What the task requires: According to the passage on the Bank's power of sale, how many days does the chargor have to comply with the section 90 demand before the chargee may sell the charged property?

18. In order to exercise its statutory power of sale, the Bank must issue a notice under section 90 of the Land Act when the chargor defaults in any of its obligations under the charge. Such obligations include payment of interest or any other periodic payment or any part thereof due under the charge. If the chargor does not comply with the demand within 90 days after service of the notice, the chargee may proceed to sell the charged property. It is at this point that it is said the statutory power of sale has crystallised. Upon crystallization of the power of sale, the chargee is required to issue and serve on the chargor a 40-day notice to sell under section 96of the Land Act.
19. The Company’s case is founded on the Bank’s letter dated 19th September 2016 which it contends cleared all the previous debts owed to the Bank by the Company. The letter of offer for the Banking Facilities states that the purpose of the facility is, “Consolidation of the Borrower’s existing facilities”. Does this consolidation mean that the Company was discharged from its obligations in previous facilities as contended by the Company? I do not think so because it is clear that the facility was meant to consolidate the 3 existing facilities and further the consolidated facility was to be secured by the existing securities which included existing Charges, Corporate and Personal Guarantees and asset debentures. The continuing securities meant continuing obligations on the part of the Company which were not discharged or extinguished. In so far as the Company’s case is for an injunction is founded on the facility letter dated 19th September 2016, it collapses on its own weight.
20. The Company submitted that the Bank was not entitled to exercise its power of sale because, its own statements show that for the period between 15th December 2016 and 22nd March 2017, being three months after the purported Demand Notice was issued by the Bank, it paid Kshs. 100,900,000/=, which exceeds the Kshs. 88,266,498/= demanded by the Bank. The Bank countered by stating that entries in its statement show that the credits for the same period amounted to Kshs. 122,400,000/- while debit entries amounted to Kshs. 94,063,811/- meaning that the Company only made payment of 28,336,189/- for the period which was below what the Bank demanded. I am inclined to agree with the Bank that the statements speak for themselves and the Company failed to pay the amount demanded in the notice. In my view, nothing would have been easier than for the Company to provide evidence of payment for example through bank deposit slips, electronic or other instructions confirming payment of the amount.
21. Further, the argument by the Company that it has paid a total of Kshs. 4. 8 billion against a total disbursement of Kshs. 1. 4 billion fails to take into account the time period any payments were made and the interest and penalties due for late payments and default. I therefore find that the Company was truly indebted at the time the notice was issued.
22. The issue of indebtedness is easily resolved by the fact that the Company admitted indebtedness. In the letter dated 8th February 2018, the Company admitted that as at January 2018, the Bank had disbursed to it Kshs. 3. 2 billion while it had paid approximately Kshs. 5 billion leaving a balance of Kshs. 1. 2 billion owing. Following a meeting between the Company’s directors and the Bank’s Chief Executive, the Company wrote another letter dated 19th February 2018 in which it reiterated the balance owed to the Bank was Kshs. 1. 2 billion.

Element location data:
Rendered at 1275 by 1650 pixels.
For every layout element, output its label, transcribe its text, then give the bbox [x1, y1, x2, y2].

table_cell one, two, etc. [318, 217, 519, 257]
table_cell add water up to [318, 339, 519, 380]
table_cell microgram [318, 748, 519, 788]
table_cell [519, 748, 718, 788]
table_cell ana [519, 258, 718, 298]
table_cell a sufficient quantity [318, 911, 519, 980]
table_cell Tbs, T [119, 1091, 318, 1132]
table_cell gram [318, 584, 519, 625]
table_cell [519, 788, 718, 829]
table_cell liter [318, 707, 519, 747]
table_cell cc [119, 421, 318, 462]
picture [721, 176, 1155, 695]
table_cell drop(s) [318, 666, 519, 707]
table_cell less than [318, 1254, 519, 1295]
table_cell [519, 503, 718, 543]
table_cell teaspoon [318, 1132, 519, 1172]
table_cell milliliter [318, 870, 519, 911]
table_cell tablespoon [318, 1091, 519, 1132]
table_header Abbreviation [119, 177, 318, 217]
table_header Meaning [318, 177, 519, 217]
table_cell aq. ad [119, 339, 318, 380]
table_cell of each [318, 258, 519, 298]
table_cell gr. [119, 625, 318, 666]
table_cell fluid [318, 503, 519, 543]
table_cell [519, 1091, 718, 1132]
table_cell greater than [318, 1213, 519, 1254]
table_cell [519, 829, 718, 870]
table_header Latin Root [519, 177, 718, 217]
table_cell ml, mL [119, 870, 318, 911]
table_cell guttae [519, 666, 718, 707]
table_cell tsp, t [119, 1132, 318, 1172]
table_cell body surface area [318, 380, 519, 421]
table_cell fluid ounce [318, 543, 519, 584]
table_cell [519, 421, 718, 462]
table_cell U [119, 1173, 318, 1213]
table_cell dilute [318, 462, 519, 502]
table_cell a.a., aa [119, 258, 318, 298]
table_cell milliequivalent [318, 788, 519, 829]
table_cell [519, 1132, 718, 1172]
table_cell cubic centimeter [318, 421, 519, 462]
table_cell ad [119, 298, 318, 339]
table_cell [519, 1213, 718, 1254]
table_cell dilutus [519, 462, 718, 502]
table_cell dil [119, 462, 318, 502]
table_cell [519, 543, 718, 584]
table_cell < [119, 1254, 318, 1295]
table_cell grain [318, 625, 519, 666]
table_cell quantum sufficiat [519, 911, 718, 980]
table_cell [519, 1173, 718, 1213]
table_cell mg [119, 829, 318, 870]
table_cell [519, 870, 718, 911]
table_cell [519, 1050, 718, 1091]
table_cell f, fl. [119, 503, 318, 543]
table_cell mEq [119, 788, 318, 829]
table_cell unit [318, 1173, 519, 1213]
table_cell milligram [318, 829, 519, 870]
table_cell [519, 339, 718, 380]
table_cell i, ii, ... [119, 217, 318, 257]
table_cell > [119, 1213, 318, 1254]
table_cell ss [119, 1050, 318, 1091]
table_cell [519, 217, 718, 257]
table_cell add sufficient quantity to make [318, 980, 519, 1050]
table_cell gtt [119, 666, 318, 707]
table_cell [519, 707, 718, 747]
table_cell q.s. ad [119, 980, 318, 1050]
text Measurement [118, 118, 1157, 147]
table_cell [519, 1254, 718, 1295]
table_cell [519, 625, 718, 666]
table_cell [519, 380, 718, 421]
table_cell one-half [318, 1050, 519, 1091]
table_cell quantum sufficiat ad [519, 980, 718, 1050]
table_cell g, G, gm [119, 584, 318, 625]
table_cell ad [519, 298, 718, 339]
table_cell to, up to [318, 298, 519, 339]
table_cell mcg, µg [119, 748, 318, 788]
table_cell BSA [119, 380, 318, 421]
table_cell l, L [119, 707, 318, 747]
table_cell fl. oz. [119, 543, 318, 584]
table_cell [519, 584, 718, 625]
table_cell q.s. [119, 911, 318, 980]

Exercise response: 90 days after service of the notice.